• **OBJECTIVE**
Update the data from the line holding "scientific name: Euphorbia glyptosperma" through the line holding "family: Polydesmidae", both included, by changing "common name" to "vernacular name" and leaving all else the same. Return only those lines.

Items listed in a dataset:
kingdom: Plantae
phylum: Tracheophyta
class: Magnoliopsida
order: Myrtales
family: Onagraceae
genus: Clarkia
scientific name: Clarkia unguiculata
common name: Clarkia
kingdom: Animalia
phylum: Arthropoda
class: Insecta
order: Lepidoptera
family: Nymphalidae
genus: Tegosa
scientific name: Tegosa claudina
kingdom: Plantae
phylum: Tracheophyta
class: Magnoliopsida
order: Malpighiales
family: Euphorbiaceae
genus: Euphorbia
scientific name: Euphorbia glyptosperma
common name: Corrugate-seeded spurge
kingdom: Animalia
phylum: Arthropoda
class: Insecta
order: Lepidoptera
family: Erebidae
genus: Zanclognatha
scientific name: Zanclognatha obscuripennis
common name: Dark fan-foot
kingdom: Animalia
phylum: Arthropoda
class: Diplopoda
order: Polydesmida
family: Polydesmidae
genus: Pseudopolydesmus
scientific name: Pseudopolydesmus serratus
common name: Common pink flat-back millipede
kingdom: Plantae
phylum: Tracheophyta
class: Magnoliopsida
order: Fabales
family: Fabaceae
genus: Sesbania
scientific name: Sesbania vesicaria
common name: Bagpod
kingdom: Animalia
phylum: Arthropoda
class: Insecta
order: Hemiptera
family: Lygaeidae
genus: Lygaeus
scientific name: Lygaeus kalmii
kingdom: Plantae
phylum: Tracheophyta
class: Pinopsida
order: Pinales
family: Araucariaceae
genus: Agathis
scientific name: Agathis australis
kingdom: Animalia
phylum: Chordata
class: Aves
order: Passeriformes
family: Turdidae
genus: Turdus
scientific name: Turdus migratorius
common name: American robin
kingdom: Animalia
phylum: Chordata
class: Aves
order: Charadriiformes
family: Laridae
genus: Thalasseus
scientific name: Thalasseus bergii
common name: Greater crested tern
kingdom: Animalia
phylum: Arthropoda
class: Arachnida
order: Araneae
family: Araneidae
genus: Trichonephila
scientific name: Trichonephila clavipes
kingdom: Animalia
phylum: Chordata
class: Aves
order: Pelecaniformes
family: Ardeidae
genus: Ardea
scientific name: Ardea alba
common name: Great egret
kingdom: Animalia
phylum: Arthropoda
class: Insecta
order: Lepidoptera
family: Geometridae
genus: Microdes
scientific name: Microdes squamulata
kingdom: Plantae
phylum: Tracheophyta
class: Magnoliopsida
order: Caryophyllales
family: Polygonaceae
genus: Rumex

• **SOLUTION**
scientific name: Euphorbia glyptosperma
vernacular name: Corrugate-seeded spurge
kingdom: Animalia
phylum: Arthropoda
class: Insecta
order: Lepidoptera
family: Erebidae
genus: Zanclognatha
scientific name: Zanclognatha obscuripennis
vernacular name: Dark fan-foot
kingdom: Animalia
phylum: Arthropoda
class: Diplopoda
order: Polydesmida
family: Polydesmidae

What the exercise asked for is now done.